In parallel, over the past decade, researchers have accumulated plentiful Level 1a scientific evidence – the strongest possible, based on meta-analyses of randomized clinical trials – showing that gastric bypass and similar operations are equally safe, much more effective, and more durable for resolving diabetes than treatments using medicines, diets, and exercise. And when the comparison factors in dialysis, hospitalizations, and other care these chronic patients often face, the surgeries are more cost-effective, too.
That is the backdrop to a conference that started in New York City. Diabetes experts from across the globe are convening to figure out why, despite such convincing evidence of bariatric/metabolic surgery’s effectiveness, fewer than 1% of patients eligible for surgery have access to these procedures in most nations, including the United States.
“The notion that an intervention can, in most cases, cause complete disease remission is just stunning. As a field, we said more patients should have access to this powerful treatment. We’ve convinced academia and professional medical organizations, but the actual uptake of surgery remains terribly low and has not changed in most of the world,” said David Cummings, a professor of medicine (endocrinology) at the University of Washington School of Medicine. He is a pioneer of this research and one of four co-chairs at the conference.
Traditionally, to qualify for a bariatric/metabolic operation, patients must have a body mass index (BMI) over 40, or over 35 if it involves poorly controlled diabetes. That guidance was issued by the National Institutes of Health in 1991 and has largely governed patients’ eligibility for surgery worldwide since then.
“We’re pushing to get CMS (Centers for Medicare and Medicaid Services) to approve our recommendations that would expand those indications to include patients with diabetes and a BMI as low as 30, or 27.5 for people of Asian descent (who are prone to diabetes at lower BMI levels),” Cummings said.
The recommended change in eligibility levels may sound small, he said, “but it encompasses hundreds of millions people who would not be included under conventional standards.”
That recommendation was originally generated in 2016, at a diabetes care summit. Cummings rattled off the 15 nations that have adopted it so far: Singapore, Saudi Arabia, India, China, Taiwan, Korea, Philippines, Malaysia, Thailand, Indonesia, Australia, United Kingdom, Chile, Argentina and Brazil.

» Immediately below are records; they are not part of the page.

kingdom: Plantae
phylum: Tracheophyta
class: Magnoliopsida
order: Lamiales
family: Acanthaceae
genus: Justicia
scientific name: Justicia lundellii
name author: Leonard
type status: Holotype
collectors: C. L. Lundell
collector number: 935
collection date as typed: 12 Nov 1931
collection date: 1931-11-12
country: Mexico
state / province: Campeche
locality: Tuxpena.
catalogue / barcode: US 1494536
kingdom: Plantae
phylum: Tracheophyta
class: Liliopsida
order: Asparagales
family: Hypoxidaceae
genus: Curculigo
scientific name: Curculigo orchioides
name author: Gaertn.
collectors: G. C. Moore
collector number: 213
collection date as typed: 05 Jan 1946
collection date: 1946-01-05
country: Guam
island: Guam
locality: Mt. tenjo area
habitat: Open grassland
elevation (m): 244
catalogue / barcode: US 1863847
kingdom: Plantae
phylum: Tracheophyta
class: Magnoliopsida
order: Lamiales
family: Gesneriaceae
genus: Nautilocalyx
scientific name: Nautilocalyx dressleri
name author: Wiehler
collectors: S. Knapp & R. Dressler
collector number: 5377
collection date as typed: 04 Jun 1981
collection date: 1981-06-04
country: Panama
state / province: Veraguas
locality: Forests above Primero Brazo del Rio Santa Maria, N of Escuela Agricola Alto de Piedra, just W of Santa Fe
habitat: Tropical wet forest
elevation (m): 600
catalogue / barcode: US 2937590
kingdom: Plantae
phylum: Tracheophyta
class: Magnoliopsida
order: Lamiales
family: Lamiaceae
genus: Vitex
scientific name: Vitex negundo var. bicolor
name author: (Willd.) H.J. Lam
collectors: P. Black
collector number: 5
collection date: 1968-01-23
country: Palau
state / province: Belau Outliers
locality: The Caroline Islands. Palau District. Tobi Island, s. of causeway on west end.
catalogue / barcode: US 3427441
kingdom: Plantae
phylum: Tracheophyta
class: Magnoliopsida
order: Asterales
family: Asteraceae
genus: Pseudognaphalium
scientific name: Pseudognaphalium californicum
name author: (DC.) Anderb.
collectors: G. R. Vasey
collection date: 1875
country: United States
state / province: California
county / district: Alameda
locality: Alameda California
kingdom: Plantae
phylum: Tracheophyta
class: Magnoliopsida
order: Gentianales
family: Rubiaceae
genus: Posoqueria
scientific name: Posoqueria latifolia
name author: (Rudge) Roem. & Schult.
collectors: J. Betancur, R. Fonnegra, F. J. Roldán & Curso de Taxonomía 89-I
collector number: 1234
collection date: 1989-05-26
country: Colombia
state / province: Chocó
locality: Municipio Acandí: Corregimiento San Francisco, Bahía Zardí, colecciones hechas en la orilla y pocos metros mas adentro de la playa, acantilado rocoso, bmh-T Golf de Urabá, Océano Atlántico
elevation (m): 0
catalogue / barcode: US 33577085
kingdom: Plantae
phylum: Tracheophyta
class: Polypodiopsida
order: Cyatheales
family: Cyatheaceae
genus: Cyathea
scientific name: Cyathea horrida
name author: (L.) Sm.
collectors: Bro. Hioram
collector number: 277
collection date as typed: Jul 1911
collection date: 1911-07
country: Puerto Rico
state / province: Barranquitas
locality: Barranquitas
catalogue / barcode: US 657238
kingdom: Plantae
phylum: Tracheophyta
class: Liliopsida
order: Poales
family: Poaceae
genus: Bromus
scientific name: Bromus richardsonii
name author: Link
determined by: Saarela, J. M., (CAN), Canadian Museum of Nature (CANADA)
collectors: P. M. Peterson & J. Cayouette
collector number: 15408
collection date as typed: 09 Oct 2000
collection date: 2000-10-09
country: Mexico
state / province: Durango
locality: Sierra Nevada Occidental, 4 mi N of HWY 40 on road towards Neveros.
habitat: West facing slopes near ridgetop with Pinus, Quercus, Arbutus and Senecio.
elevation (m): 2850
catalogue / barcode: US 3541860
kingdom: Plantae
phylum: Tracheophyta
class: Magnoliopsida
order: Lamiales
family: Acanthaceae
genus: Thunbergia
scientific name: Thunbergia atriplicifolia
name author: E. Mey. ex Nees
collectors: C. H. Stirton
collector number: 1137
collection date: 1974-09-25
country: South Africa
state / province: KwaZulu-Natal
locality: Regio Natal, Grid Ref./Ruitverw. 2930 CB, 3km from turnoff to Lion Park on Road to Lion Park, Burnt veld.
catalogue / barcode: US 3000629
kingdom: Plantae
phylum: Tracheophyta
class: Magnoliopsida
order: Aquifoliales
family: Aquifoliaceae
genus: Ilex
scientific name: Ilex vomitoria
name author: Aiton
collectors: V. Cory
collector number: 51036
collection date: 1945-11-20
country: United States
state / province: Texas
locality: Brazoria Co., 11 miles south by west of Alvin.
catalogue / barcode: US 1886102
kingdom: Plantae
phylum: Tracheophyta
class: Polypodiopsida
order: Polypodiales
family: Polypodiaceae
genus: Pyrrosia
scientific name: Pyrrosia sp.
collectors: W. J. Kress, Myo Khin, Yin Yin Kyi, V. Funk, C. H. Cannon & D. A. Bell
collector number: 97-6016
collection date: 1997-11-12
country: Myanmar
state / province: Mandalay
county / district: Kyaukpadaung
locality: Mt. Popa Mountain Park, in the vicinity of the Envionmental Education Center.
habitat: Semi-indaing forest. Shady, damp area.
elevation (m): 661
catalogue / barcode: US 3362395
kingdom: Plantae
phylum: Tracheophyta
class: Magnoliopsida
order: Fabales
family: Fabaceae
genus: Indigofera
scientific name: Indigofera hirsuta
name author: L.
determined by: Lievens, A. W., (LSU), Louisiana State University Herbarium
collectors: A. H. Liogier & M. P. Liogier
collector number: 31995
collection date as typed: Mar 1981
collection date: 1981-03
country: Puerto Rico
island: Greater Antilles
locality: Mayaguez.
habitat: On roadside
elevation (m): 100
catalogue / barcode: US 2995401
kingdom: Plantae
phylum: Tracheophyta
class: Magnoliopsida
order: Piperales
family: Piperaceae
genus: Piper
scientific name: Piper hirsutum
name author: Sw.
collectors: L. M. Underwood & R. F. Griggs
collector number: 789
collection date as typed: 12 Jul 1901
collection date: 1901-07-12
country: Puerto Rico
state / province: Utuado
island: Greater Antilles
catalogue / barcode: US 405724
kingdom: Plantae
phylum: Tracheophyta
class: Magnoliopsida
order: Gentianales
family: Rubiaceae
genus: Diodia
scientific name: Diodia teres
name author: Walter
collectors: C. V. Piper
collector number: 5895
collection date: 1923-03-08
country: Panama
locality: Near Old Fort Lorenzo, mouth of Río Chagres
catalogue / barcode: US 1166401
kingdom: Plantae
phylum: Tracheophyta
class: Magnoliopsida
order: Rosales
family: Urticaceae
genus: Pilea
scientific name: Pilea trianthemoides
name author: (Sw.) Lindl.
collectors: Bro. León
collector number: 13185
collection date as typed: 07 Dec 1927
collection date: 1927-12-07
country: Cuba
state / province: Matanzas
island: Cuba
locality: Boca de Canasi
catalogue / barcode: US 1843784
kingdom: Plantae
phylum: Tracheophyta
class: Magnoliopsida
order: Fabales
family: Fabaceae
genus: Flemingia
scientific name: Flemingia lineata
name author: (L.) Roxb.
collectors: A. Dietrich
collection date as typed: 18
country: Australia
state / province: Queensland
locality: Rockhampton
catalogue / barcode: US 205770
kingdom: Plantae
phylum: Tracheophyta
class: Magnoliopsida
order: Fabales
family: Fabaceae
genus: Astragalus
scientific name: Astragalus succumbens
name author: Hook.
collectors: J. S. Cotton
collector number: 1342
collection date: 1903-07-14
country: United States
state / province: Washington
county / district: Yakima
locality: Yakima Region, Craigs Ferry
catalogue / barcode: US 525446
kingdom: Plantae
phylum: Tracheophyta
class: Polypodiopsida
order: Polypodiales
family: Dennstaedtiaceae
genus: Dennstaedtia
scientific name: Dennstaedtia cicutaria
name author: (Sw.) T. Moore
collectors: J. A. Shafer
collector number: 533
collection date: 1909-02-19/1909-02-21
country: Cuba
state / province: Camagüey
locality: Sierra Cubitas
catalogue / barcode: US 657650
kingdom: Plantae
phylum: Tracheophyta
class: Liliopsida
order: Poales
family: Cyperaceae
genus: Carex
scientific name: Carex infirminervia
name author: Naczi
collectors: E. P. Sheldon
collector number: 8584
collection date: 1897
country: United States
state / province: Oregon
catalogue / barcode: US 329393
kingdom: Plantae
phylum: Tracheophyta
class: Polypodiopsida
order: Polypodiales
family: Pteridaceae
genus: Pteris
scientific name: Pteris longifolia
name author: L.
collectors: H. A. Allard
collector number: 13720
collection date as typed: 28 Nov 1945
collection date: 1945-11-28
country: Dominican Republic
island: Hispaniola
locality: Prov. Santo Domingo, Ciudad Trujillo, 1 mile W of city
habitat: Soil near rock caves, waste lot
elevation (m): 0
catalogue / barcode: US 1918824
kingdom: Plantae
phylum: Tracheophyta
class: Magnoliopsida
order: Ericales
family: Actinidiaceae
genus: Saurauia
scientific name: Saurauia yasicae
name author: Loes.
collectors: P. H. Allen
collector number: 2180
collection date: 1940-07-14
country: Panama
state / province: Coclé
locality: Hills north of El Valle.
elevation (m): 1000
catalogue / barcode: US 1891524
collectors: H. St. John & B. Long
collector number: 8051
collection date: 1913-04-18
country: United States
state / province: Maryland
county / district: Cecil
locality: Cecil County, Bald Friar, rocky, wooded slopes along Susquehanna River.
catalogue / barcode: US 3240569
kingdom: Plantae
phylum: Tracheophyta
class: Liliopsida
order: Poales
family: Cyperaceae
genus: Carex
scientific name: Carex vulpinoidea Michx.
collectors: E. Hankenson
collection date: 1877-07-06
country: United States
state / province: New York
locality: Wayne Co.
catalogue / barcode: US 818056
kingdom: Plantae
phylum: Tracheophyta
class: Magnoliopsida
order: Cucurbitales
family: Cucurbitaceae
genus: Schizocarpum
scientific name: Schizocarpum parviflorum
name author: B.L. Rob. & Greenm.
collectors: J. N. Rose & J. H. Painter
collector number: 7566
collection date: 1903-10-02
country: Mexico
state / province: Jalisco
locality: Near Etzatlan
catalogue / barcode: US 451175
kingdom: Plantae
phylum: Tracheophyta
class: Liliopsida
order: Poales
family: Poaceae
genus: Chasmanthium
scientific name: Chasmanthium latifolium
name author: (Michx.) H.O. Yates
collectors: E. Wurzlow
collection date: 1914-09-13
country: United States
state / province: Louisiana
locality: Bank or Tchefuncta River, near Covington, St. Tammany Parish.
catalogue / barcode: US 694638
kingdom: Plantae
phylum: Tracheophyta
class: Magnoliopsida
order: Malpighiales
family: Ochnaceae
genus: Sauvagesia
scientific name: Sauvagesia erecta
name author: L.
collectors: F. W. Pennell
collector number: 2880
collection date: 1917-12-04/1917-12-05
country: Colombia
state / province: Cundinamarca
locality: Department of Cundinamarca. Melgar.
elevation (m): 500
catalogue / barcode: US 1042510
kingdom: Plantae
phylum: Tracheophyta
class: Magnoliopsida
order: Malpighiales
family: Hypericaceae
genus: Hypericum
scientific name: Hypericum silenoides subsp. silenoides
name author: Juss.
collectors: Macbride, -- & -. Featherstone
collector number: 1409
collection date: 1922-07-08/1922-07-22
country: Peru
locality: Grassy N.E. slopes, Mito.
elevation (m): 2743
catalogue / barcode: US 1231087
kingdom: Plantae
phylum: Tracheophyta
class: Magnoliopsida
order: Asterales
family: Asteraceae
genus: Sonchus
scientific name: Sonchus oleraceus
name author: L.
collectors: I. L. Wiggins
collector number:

But it’s not standard in the United States.
“CMS is the big goal for us,” he said. “They are actively considering changing their policies, and if they come around, our hope is that they would pressure other insurers to similarly cover metabolic surgery for those patients.
Resistance to change in the United States may reflect anti-obesity bias among stakeholders at all levels, including clinicians, Cummings said. “Bariatric/metabolic surgery is elective, and it’s still mired in a historical view that it is entirely cosmetic in nature – you know, for folks who should just diet – or so the thinking goes.”
That persistent, uninformed viewpoint now affects a massive population of patients with diabetes who would benefit from bariatric/metabolic procedures, he suggested. Addressing that bias and stigma is a main theme of the conference.